**ARTICLE**.
A DESCRIPTION OF THE REQUEST :
In concurrent environment the content of a collection can grow while the iterator is filling the output array in processing method toArray(). In this case a new little bigger array must be allocated. In current implementation the new array becomes 50 % bigger as the before provided array. This seems to pessimistic, so a smaller increase should be more appropriate.

JUSTIFICATION :
  To big array unnecessarily waste memory resources and increase the chance to reach the maximum array size which anyway must be trimmed later.

EXPECTED VERSUS ACTUAL BEHAVIOR :
EXPECTED -
Calculate the size for the new internal array by finishToArray() in a reasonable relation to the real collection's size, e.g. the before provided size plus twice the difference between the current size and the current collection's size().
ACTUAL -
The internal array becomes 50 % bigger than the before provided array.

---------- BEGIN SOURCE ----------
    public <T> T[] toArray(T[] a) {
        // Estimate size of array; be prepared to see more or fewer elements
        int size = size();
        T[] r = a.length >= size ? a :
                (T[])java.lang.reflect.Array.newInstance
                    (a.getClass().getComponentType(), size);

        Iterator<E> it = iterator();
        int i = 0;
        while (i < r.length) {
            if (!it.hasNext()) { // fewer elements than expected
                if (a == r) {
                    a[i] = null; // null-terminate
                } else if (a.length < i) {
                    return Arrays.copyOf(r, i);
                } else {
                    System.arraycopy(r, 0, a, 0, Math.min(++i, a.length()); // ensure null-termination
                }
                return a;
            }
            r[i++] = (T)it.next();
        }
        return finishToArray(r, i, it);
    }

    /**
     * Reallocates the array being used within toArray when the iterator
     * returned more elements than expected, and finishes filling it from
     * the iterator.
     *
     * @param r the array, replete with previously stored elements
     * @param i the current index
     * @param it the in-progress iterator over this collection
     * @return array containing the elements in the given array, plus any
     *         further elements returned by the iterator, trimmed to size
     */
    private <T> T[] finishToArray(T[] r, int i, Iterator<E> it) {
        for (int cap = i; it.hasNext(); i++) {
            if (i == cap) {
                cap = secureArraySize(i, i + (Math.max(0, size() - i) << 1) + 1);
                //cap = secureArraySize(i, i + (i >> 4) + 1); // alternative !
                r = Arrays.copyOf(r, cap);
            }
            r[i] = (T)it.next();
        }
        // trim if overallocated
        return (i == r.length) ? r : Arrays.copyOf(r, i);
    }

    /**
     * The maximum size of array to allocate.
     * Some VMs reserve some header words in an array.
     * Attempts to allocate larger arrays may result in
     * OutOfMemoryError: Requested array size exceeds VM limit
     */
    private static final int MAX_ARRAY_SIZE = Integer.MAX_VALUE - 8;

	/**
     * @param old the current size of the array
     * @param size the requested size (must not be bigger than the old size)
     */
	private int secureArraySize(int old, int size) {
        // overflow-conscious code
        assert (size <= old);
        if (size - MAX_ARRAY_SIZE <= 0)
            return size;
        if (++old < 0) // overflow
            throw new OutOfMemoryError
                    ("Required array size too large");
        return (old > MAX_ARRAY_SIZE) ?
                Integer.MAX_VALUE : MAX_ARRAY_SIZE;
    }

---------- END SOURCE ----------

[A run of records]
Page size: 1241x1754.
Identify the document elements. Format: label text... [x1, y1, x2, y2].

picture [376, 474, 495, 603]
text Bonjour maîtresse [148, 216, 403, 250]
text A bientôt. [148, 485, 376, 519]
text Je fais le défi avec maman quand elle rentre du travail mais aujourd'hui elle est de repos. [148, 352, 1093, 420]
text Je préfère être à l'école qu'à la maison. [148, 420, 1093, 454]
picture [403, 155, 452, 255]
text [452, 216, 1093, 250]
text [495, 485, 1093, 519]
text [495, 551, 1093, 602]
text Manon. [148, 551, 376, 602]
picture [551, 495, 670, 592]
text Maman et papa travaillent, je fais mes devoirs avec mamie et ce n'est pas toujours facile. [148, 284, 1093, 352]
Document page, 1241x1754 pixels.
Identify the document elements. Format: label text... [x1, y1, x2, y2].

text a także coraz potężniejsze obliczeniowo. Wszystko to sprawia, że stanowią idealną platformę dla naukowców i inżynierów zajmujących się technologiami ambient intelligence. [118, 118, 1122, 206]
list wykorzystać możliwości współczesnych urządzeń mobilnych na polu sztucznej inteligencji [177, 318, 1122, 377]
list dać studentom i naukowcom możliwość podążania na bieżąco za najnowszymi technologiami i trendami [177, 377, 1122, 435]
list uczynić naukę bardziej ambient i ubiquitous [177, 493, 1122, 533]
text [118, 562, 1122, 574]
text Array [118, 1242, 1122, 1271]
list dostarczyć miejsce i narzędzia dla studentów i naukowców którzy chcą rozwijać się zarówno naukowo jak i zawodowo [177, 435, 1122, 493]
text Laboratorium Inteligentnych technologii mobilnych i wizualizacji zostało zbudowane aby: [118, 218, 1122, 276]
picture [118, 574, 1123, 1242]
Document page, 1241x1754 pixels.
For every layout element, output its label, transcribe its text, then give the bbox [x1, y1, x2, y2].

**OBJECTIVE**. Recast the paragraph beginning "In concurrent environment the content" from the toArray() report above as a short bulleted list that keeps its main facts.

**COMPLETE OUTPUT**.
- In a concurrent environment, a collection's content can grow while the iterator fills the output array in toArray().
- When that happens, a new, slightly bigger array must be allocated.
- The current implementation makes the new array 50% bigger than the array provided before.
- That seems too pessimistic, so a smaller increase would be more appropriate.